Heat pump sizing — cooling load vs heating load
A heat pump is one machine doing two jobs, and the correct size depends on which load is bigger where you live. In the South, size to the cooling load (like an AC) and heating comes along for free. From the Mid-Atlantic northward, the heating load dominates — this calculator raises the BTU-per-square-foot factor as your climate gets colder, so the recommended tonnage covers most of the winter without leaning constantly on backup heat.
Cold-climate reality check
Standard heat pumps lose capacity as outdoor temperature falls — a nominal 3-ton unit may deliver barely 60% of its rating at 5 °F. Modern cold-climate (hyper-heat) models hold 80–100% of capacity down to -5 °F and keep working to -15 °F or lower. If your area's design temperature is below about 15 °F, pick a cold-climate model and expect the calculator's recommendation to be roughly right; with a standard model you would need to oversize for winter and suffer poor summer dehumidification.
| Home size | Hot South | Mixed | Cold |
|---|---|---|---|
| 1,200 sq ft | 2 tons | 2.5 tons | 3 tons |
| 1,600 sq ft | 2.5–3 tons | 3–3.5 tons | 4 tons |
| 2,000 sq ft | 3.5 tons | 4 tons | 5 tons |
| 2,600 sq ft | 4–4.5 tons | 5 tons | 5 tons + aux |
Frequently asked questions
What size heat pump for a 1,500 sq ft house?
Roughly 2.5 tons in the hot South, 3 to 3.5 tons in mixed climates, and 4 tons (cold-climate model) in genuinely cold regions — assuming average insulation.
Do heat pumps work below freezing?
Yes. Modern cold-climate models deliver full or near-full capacity at 5°F and keep heating to -15°F and below. Standard models lose significant capacity below freezing and rely more on electric backup strips.
Should I size a heat pump for heating or cooling?

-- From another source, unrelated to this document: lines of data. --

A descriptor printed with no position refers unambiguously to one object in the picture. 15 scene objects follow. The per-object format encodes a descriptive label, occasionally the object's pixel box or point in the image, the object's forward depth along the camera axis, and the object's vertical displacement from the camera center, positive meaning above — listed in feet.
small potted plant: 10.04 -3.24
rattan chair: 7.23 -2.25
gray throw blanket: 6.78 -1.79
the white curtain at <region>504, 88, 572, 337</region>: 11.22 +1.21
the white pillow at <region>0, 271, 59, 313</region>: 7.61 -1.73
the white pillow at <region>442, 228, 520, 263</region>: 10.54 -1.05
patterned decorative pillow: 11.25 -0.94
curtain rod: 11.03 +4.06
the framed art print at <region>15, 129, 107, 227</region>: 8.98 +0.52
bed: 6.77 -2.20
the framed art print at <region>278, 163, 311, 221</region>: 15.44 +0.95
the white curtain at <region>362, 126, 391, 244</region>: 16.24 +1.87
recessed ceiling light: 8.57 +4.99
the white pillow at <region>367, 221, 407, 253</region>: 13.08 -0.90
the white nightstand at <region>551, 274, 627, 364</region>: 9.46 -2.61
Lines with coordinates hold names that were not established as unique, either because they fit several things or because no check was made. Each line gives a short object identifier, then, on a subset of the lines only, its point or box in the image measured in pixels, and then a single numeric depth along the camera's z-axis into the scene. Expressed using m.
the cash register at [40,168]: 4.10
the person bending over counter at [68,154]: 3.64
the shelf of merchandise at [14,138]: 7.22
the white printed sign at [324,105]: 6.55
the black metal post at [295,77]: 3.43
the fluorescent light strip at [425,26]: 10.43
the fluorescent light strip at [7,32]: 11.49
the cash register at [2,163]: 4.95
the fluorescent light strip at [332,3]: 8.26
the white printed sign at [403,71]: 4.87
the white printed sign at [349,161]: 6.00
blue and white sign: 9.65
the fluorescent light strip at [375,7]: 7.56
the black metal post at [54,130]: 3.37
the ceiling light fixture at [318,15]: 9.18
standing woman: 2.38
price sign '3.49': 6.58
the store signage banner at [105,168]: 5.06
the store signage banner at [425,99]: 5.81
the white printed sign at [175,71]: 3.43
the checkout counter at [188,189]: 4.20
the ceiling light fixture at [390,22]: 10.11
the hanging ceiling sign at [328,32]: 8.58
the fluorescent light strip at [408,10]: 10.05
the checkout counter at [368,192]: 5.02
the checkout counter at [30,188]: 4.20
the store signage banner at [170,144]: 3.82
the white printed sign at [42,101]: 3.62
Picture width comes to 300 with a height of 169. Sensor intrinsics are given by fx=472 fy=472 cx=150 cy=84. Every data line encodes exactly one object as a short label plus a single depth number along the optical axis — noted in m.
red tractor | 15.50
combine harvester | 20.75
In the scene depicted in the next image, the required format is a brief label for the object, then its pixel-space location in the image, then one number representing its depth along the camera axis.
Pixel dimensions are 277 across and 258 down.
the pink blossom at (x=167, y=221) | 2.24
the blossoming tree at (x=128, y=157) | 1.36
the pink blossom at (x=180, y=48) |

Whichever load is larger for your climate — cooling in the South, heating in the North. Oversizing for the smaller load hurts comfort, so cold-climate homes should use variable-speed units that modulate down in summer.
What is HSPF2?
The heating equivalent of SEER: seasonal heating output divided by electricity used, under the newer 2023 test standard. Federal minimum is 7.5; efficient units reach 8.5–10+.